Stephen Petersen, head of conservation and research at the International Polar Bear Conservation Centre, hadn't done much work with glittery poop before working with the Assiniboine Park Zoo.
"I'm fairly new to the zoo world," he told The Post. "Zookeepers are all familiar with this idea, but I was like, 'Wow, this is awesome.' "
Indeed, glitter is often used to make animal scat easier to keep track of, especially in zoo settings. At Assiniboine Park Zoo, Petersen and his colleagues use it to help them tell whose poos are whose.
Each juvenile bear that arrives at the zoo gets assigned a color, and zookeepers mix the glitter into their meat patties. That way, when they examine the resulting poop, they can connect it to a bear.
"With food colorings, you know, it was either red, which made it look like the animals were eating beets or had some kind of internal problem, or it just got metabolized," Petersen explained. But even glitter that's safe to eat will stay intact in a polar bear's digestive system.
This might already be done with animals at your local zoo. You probably wouldn't know it, because (disappointingly) the practice doesn't turn enclosures into glittering rainbows.
"People aren't usually close enough to see poo sparkling in the sunshine," Petersen said with a laugh.
But in this case, all that glittering poop yields a goldmine of data: Researchers start by analyzing the stress hormones of young bears during their first few months at the zoo, looking for spikes that might indicate they should treat the cubs differently.

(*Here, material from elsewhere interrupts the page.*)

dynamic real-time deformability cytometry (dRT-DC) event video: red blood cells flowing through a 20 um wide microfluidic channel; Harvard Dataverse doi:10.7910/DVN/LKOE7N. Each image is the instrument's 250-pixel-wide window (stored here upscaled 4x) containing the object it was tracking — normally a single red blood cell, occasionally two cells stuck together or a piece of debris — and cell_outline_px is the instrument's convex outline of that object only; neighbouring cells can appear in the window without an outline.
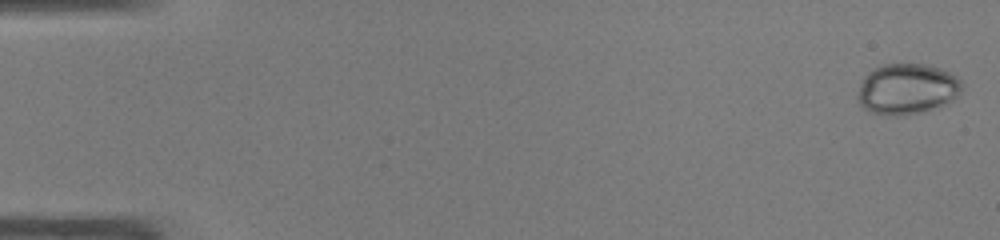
{"species": "common noctule bat (a hibernating species)", "species_latin": "Nyctalus noctula", "temperature_condition": "warm", "stored_images_in_passage": 48, "camera_frame_rate_fps": 3000, "um_per_image_px": 0.085, "animal": {"sex": "male", "body_mass_g": 19.0, "forearm_length_mm": 50.8}, "frame": {"image": 1, "passage_image": 1, "time_ms": 0.0, "image_size_px": [1000, 240], "cell_outline_px": [[960, 92], [920, 112], [900, 116], [888, 116], [872, 112], [864, 108], [860, 104], [860, 80], [872, 68], [884, 64], [924, 64], [940, 68], [956, 76], [960, 80]], "centroid_in_image_um": [77.0, 7.53], "position_along_channel_um": 8.0, "area_um2": 29.77}}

"We can see how the things we do affect stress hormones that appear in the scat, and that tells us what we can do better the next time we get new cubs," Petersen explained.
Petersen and other scientists track the bears' hormonal levels using the scat. It's much less invasive than collecting the same information using blood draws – and easier to accomplish when studying wild bears. By monitoring hormonal levels and fluctuations in bears living in captivity, the scientists can figure out what benchmarks to look for when they collect scat from bears in the wild.
"We could look at progesterone and see if they’re pregnant females, or look at testosterone to see if it’s a young or mature male," Petersen said. One of his long-term projects involves collecting hair and scat from wild bear caves, checking to see whether mothers teach their female cubs to return to the same spot.
"That could give us a better sense of how important those habitats are," Petersen said. Habitat loss is the biggest threat to polar bear survival these days. Ice loss out on the sea has them going on long, grueling swims to hunt for food, and the bears have to make it to caves on land to give birth. Human habitat destruction or a lack of ice could keep polar bears from getting back to the same spots their mothers gave birth in — so if the bears really do go looking for specific caves, their reproduction could be interrupted.
Petersen hopes that the research will benefit captive and wild bears alike — and that he won't run out of colors. Already, one of the bears has a combination of two colors of glitter in their diet. And some colors don't work very well.
"We had to get rid of white glitter, because they just couldn’t distinguish it . . . especially in winter when there are ice crystals on the poo," he said.
But since the bears' scat is only measured until they reach sexual maturity, he thinks they have enough wiggle room left on the color spectrum.